D'abord pour ce qui est des moyens, il y a la rhétorique de l'indignation dont le soi-disant Lima Pierre abuse à n'en plus finir, ce qui finit par en trahir le caractère parfaitement chiqué. On ne compte pas moins de 28 points d’exclamations ou d'interrogation dans ce petit texte, presque autant que dans une œuvre classique de Molière ou de Racine. Plus indigné que notre homme, tu meurs. Indigné et qui prétend bien causer le français. Il y a le jugement implicite que celui qui écrit des phrases correctes et énonce ses idées avec rigueur est intelligent ; et celui qui est intelligent a toujours raison. Indépendamment de l'objectivité ou de la validité de ce qu'il dit. Avec son discours et son langage trempé dans la sueur de l'indignation et le gongorisme soutenu de ceux qui confondent verbiage et idées, notre homme serait capable moyennant de belles phrases truffées de points d’interrogation de nous dire que le cercle est carré. Et résoudre ainsi l’antique problème de la quadrature du cercle. Voici pour la rhétorique qui est censée impressionner le commun mais qui ne recouvre en fin de compte qu’un raisonnement léger, partisan, partielle, partiale, et passablement douteux.
L'autre aspect du moyen c’est que l'homme se présente comme – tiens-toi bien, mon cher ami – ancien professeur de l'EIA, et ancien avocat au barreau de Paris. Dans les deux cas et avec la subtile précaution de l'ancienneté, il excipe de la référence à Paris. Ville capitale des lumières capitale, vers laquelle ou de laquelle il faut parler pour être entendu ; ville de référence du savoir où lorsque l'on dit qu'on y est professeur ou avocat, ce n'est pas tout à fait la même chose que d'être professeur à Dangbo ou avocat au barreau de Parakou ; tu vois ce que je veux dire…

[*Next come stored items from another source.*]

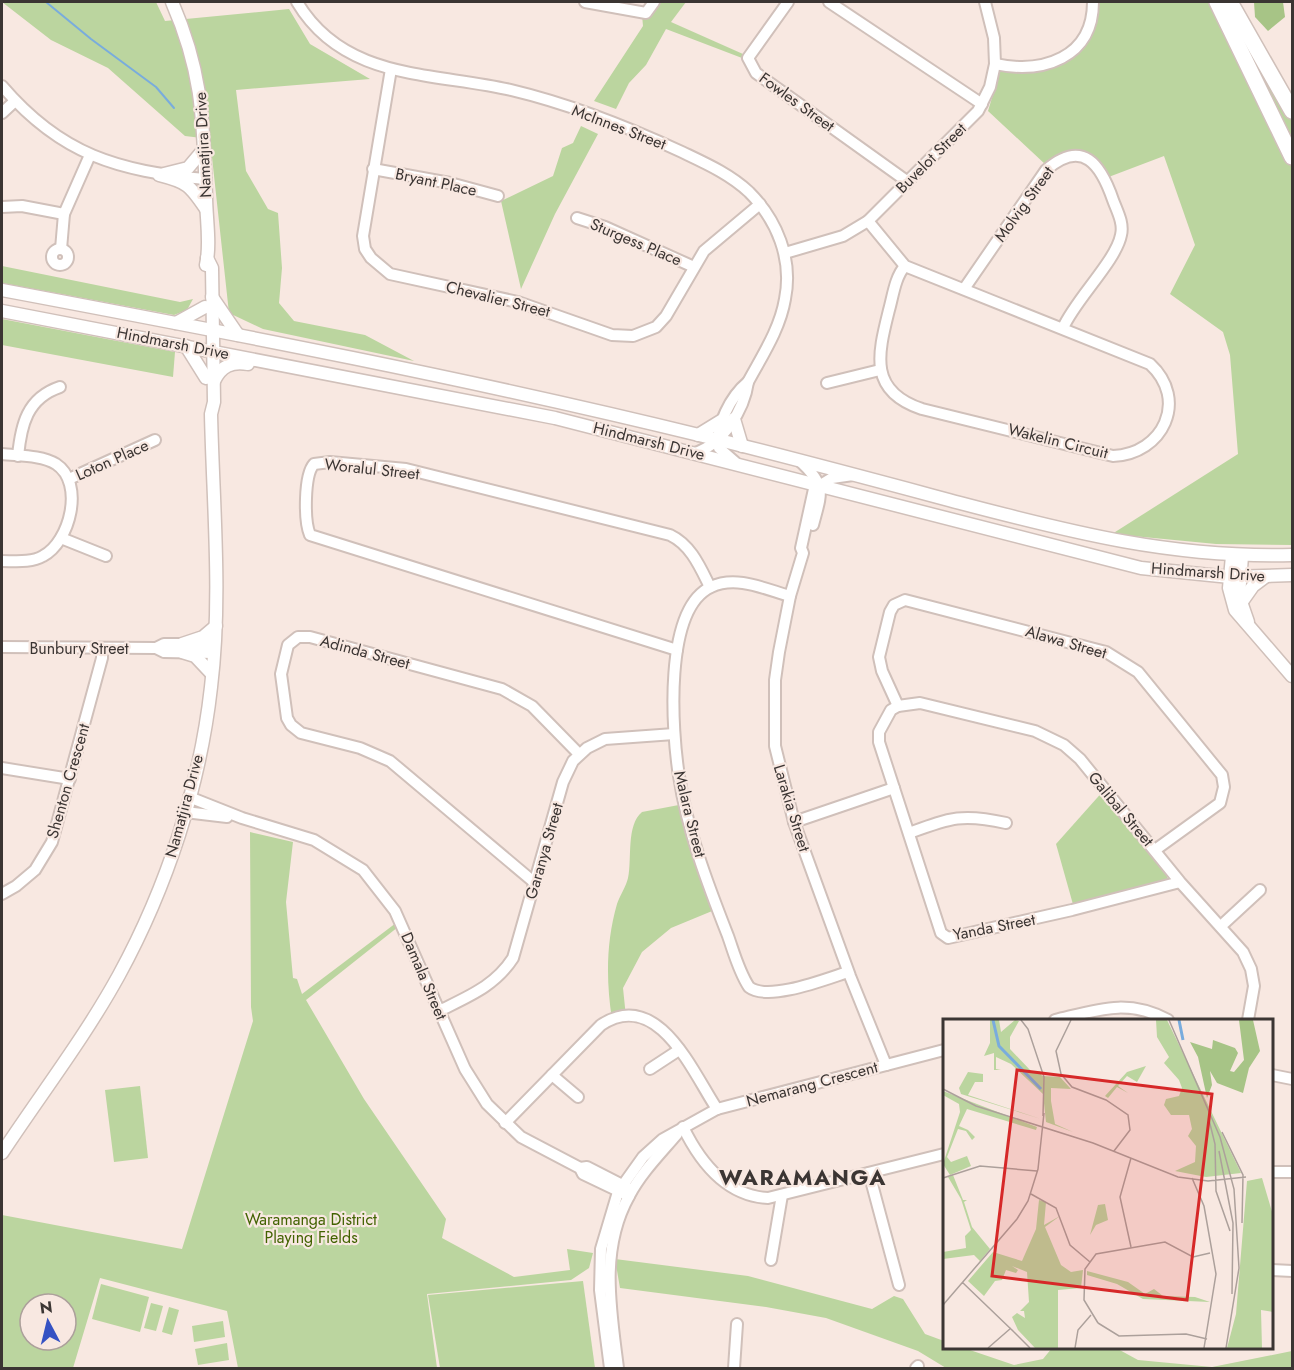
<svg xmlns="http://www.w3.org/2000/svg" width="1294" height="1370" font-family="Jost,sans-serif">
<rect width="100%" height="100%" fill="#f8e8e1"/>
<g fill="#bbd59f" fill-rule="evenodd">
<polygon points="2,2 156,2 165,21 289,9 310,44 370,79 236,90 246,171 268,209 278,213 282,268 279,303 294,321 365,335 414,361 263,329 229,313 210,139 185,136 108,68 51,40"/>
<polygon points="658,2 686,2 671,22 743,54 742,58 666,29 646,65 629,83 616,109 594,101 643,26 642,15"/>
<polygon points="1094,2 1217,2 1276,71 1292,96 1292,545 1216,544 1112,534 1238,454 1230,355 1223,332 1170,294 1195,245 1164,156 1106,178 1086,158 1046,165 988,111 1001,68 1041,69 1083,40"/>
<polygon points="581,126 598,134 555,214 521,289 501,201 553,176 562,148 573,143"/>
<polygon points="2,266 180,302 193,299 187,310 174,315 2,283"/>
<polygon points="2,319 175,352 173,377 2,345"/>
<polygon points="1105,789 1165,870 1168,880 1163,885 1074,908 1056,844"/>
<path d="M684,804L717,909L671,928L642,952L623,988L626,1017L612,1019C606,981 606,942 617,904C620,895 626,887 628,878C632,859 626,825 642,812Z"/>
<path d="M250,832L293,842L286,902L293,978L297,979L302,994L396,923L398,927L306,1000L364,1099L446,1219L442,1238L514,1277L570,1270L567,1249L593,1253L589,1268L571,1280L427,1294L437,1368H238L227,1311L100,1278L73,1368H2V1215L182,1249L253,1021L251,1007ZM30,1304H66V1340H30Z"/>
<polygon points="140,1086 148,1158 114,1162 105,1090"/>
<polygon points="615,1259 748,1276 872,1309 894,1296 903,1299 925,1334 944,1341 944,1348 964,1348 1014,1365 1043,1359 1052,1348 1116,1348 1138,1360 1212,1367 1292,1351 1292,1368 946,1368 918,1351 826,1318 766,1307 620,1288"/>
<polygon points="583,1281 595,1368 440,1368 428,1295"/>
<polygon points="101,1284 149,1297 140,1332 92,1319"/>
<polygon points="151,1303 163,1306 156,1331 144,1328"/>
<polygon points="169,1307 179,1310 172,1335 162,1332"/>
<polygon points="223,1321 225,1337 194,1342 192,1326"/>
<polygon points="227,1343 229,1360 198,1365 195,1349"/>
</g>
<polygon fill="#a7c486" points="1254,2 1283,2 1285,17 1268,31 1255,17"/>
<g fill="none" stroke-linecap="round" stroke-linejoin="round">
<polyline stroke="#79acdd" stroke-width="2" points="46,2 91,39 156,87 174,108"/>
<defs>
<g id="minor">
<path d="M297,2C344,81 433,72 511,90C570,104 628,127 682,152C705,163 730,174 749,192C777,220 793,259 785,299C780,329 762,356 748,382C744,410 723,444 695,453"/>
<polyline points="585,2 646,13 654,2"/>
<polyline points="788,2 748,58 756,73 908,182"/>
<polyline points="829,2 982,104"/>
<path d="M995,64C1043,74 1093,58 1093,2"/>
<polyline points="391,69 363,236 365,249 371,258 390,274 518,302 612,335 633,336 656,327 666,316 704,251 760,204"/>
<path d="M2,86C61,155 118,171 205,179"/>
<polyline points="2,113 15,101"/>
<polyline points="373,169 450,183 498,196"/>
<polyline points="2,207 22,206 64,214"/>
<polyline points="577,218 605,227 694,267"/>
<path d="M868,221L905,266C895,277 893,296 889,310C878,354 868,391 922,409L1113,456C1163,454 1189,400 1150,364L905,266"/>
<circle cx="60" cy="257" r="8"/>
<polyline points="61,249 64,214 90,155"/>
<polyline points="785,253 843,236 868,221 978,111 990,87 995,64 994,38 985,2"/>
<path d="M964,289L1046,170C1083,138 1101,165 1113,200C1117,211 1124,223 1121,235C1116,261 1075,300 1063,328"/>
<polyline points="827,383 880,370"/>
<path d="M2,454C18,456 41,455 56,464C85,483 70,542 43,556C31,563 15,561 2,561"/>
<path d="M18,456C21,425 27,398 60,387"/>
<path d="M735,462L719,448C715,426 731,396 748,382"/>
<path d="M801,462C827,486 821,494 813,525"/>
<polyline points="853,475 832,478 814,489 801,548 803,553 790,596 779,652 775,680 775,746 794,822 850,976 886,1065"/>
<polyline points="69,479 155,440"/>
<polyline points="61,538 106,556"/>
<path d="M790,596C765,589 736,575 711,587C663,609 672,732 679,776C687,830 708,885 728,936C734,953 739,972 749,987C768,1002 826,979 848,972"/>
<polyline points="2,647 156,648 164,644 214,644"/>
<polyline points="156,648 164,652 214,653"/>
<path d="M677,650L310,535C304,521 304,475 314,464L330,462L406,469L670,535C691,545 700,567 710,587"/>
<polyline points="898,706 882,671 879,657 890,612 894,605 905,600 1106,652 1138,672 1222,775 1224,787 1220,803 1155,850"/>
<polyline points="2,768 70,779"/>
<polyline points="189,797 242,818 314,840 363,870 395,911 465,1069 487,1104 521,1137 580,1168 583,1174 629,1196"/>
<polyline points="185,812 227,817"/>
<polyline points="794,822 894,788"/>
<path d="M909,833C950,818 962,813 1006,823"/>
<polyline points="1180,882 1072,910 948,938 941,933 879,742 879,732 891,710 898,706 920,703 1035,731 1064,745 1080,759 1180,882 1243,952 1251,969 1254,986 1248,1020"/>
<polyline points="535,883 390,761 360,748 301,733 291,725 287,718 281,674 288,645 298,637 310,637 502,689 532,706 579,754"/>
<polyline points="2,894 16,886 35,870 52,842 102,658 102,648"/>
<polyline points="1221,926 1260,890"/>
<path d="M439,1011C469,996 495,986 513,958L563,782L573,761L587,748L605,739L674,734"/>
<path d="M1055,1020C1097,1010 1127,998 1168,1020"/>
<polyline points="650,1069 679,1050"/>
<polyline points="552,1075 578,1097"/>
<polyline points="1272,1075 1292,1079"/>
<path d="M505,1123L601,1025C658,987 693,1073 717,1109"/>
<path d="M683,1127C700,1162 727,1196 768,1198L944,1154"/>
<polyline points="580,1168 587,1167 628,1188"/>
<polyline points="1272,1172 1292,1172"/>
<polyline points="869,1173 899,1285"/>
<polyline points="771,1260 782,1195"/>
<polyline points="1272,1270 1292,1271"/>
<polyline points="610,1368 600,1290 601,1249 618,1192 643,1157 663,1139 717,1109 944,1050"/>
<path d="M618,1368C611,1311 599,1250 629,1196C641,1173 660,1154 677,1134"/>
<polyline points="734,1368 737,1324"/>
<polyline points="916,1368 918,1366"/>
</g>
<g id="major">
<path d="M172,2C203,73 203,120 206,196C206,218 211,244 206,265"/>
<polyline points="164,174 188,168 204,149"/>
<path d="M159,175C187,182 190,185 206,209"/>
<path d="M2,290C236,334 471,379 703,436C789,457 874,480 960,503C1074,533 1173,558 1292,555"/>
<polyline points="212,297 238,335"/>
<polyline points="2,311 555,418 1141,568 1230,577 1292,575"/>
<polyline points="176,323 205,307"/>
<polyline points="186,346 206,378"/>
<path d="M214,381C221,366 232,361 248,364"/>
<polyline points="734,419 742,446"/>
<polyline points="698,435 724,419"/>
<polyline points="1232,556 1229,588 1235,610 1292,676"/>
<polyline points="1242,556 1239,596 1248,622"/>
<polyline points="1241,603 1253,586 1265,577"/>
<polyline points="182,644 203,637 216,626"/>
<polyline points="182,652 195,656 212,674"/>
<path d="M2,1153C41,1094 85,1037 119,975C167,887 200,786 211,687C222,597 213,505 211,414L214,402L212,268L207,258"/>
</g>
<g id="highway">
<polyline points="1217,2 1292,157"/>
<polyline points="1230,2 1292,111"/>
</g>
</defs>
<use href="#minor" stroke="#d0c0ba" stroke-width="14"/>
<use href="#major" stroke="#d0c0ba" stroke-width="15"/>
<use href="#highway" stroke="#d0c0ba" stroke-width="18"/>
<use href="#minor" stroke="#fff" stroke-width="10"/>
<use href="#major" stroke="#fff" stroke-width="12"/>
<use href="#highway" stroke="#fff" stroke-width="15"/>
</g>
<g text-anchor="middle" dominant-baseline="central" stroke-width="4.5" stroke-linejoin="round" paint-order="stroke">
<g font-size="16" fill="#3b3533" stroke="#f8e8e1">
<text transform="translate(797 102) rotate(36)">Fowles Street</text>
<text transform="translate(619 127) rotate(21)">McInnes Street</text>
<text transform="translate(203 145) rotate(-93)">Namatjira Drive</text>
<text transform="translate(931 158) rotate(-45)">Buvelot Street</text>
<text transform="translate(436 182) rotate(12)">Bryant Place</text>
<text transform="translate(1024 204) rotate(-54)">Molvig Street</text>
<text transform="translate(636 242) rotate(23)">Sturgess Place</text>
<text transform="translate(498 299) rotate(14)">Chevalier Street</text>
<text transform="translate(173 343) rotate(11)">Hindmarsh Drive</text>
<text transform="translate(649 441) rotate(14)">Hindmarsh Drive</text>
<text transform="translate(1058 441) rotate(14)">Wakelin Circuit</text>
<text transform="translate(112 460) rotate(-24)">Loton Place</text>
<text transform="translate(372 469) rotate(6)">Woralul Street</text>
<text transform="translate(1208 572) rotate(4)">Hindmarsh Drive</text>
<text transform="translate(1066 642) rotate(16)">Alawa Street</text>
<text x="79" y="648">Bunbury Street</text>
<text transform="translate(365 652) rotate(15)">Adinda Street</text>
<text transform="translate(68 781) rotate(-74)">Shenton Crescent</text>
<text transform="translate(184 806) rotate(-75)">Namatjira Drive</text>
<text transform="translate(792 808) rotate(73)">Larakia Street</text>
<text transform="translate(1121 809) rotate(50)">Galibal Street</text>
<text transform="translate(690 814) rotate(76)">Malara Street</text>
<text transform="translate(544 851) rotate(-74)">Garanya Street</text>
<text transform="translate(994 927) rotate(-11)">Yanda Street</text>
<text transform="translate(424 976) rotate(67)">Damala Street</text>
<text transform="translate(812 1084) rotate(-15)">Nemarang Crescent</text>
</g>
<g font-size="16" fill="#416200" stroke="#f8e8e1">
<text x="311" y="1219">Waramanga District<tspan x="311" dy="18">Playing Fields</tspan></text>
</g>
<g font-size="22" font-weight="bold" letter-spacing="1.5" fill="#3b3533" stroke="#f8e8e1">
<text x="803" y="1177">WARAMANGA</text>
</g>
</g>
<g transform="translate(943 1019)">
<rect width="330" height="330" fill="#f8e8e1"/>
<path d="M47,1H56L58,13L72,1L76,2L67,18V30L88,52H97L99,57L117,58L128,70L108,69V82L112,105L130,113L103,103L100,75L68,45L53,38V50L58,51H51V34L41,37L47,24ZM213,1H224L298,154L263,158L232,152L252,143L253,127L245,117L249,110L246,96H228L221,86L223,80L236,77L239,69L236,61L221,44L226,38L214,18ZM203,47L194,63L184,57L175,67L185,74L174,68L165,79L162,77L184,53ZM25,53L40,55V63H32L25,76L98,100L18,75L16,69ZM0,72L94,108L93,111L24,90L16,107L25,111L32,118L29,121L23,112L15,110L4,138L8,143L24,137L28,147L7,156L0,145L17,93L16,85L0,76ZM10,156L20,181H24L21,183L29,208L47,230L37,242L31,236L0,240V233L23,229L22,217L28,211L18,180L5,158ZM319,159L330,196V293L318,291L319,329H284L293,295L304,162ZM96,181L103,183L101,206L117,197L102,208L118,246L128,253L140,251L138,269L115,271V329H92L75,311L69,298L74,294L82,299L81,292H77L86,283L84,253L69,247L75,251L73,254L63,251L59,261L52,262L41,277L25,262L50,233L79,242L93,210ZM162,185L165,201L153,206L147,216L155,186ZM144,252L185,263L202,275L211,270L220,277L252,278L267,283L200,280L174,265L144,256Z" fill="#bbd59f"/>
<path d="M296,1H310L317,32L306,49L300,74L274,64L267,52L269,66L264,79L255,38L247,23L269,30L270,21L292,29L295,34L287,52L291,53L301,41Z" fill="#a7c486"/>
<path fill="none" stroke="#79acdd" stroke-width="3" d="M50,1L56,27L98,70M236,1L240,21"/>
<path fill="none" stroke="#aca09b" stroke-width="1.5" d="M78,1L85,10L101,58L100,97M128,1L113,32L118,55L129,68L163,81L185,96L187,111L171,132M226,1L277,118L291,170L296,249L283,329M0,70L33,87L150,124L235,158L265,162L303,158M266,101L272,125L273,172L287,212M279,113L300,156L299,204M276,132L290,204L289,275M0,159L37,147L94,152M249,159L261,187L273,255L261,329M88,175L113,189L127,226L147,243M188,228L177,178L188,139M19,263L71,313M0,286L74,200L85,182L95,150L101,94M155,304L141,281L142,250L153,235L222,223L250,238L267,234M155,304L176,317L243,315L264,320M69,311L87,329M45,329L68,309M132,329L135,311L148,296"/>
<path fill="#d62828" fill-opacity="0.15" stroke="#d62828" stroke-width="3" d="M74,51L269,75L244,281L49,257Z"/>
<rect width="330" height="330" fill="none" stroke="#3b3533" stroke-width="3"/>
</g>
<rect width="1294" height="1370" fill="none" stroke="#3b3533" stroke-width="6"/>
<g transform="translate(48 1322) rotate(353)"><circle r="28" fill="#f8e8e1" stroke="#aca09b" stroke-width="1.5"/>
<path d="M0-4.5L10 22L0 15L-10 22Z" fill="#3552c3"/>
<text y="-9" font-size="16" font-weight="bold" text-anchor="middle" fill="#3b3533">N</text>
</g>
</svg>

Pour ce qui est du barreau de Paris vu que notre bonhomme se dit ancien et que le scope est très large, je n'ai pas cherché à voir ce qu'il en est vraiment ; j’aurai plus de chance de vérifier que Ouanilo Béhanzin a été avocat au barreau de Paris que de savoir si cet inconnu sorti de nulle part et tout fumant d'indignation y a étrenné sa toge comme il le prétend. Mais pour ce qui est de son passé d'enseignant à l'IEA, je n'ai pas manqué de faire la recherche. J'ai d'autant plus cherché à savoir que mon épouse enseigne dans la section chinoise de cette école fondée seulement en 1979. Et toutes recherches faites auprès des personnes et sources compétentes, il ressort qu'aucun enseignant béninois de cet établissement depuis sa création ne porte le nom de Pierre Lima !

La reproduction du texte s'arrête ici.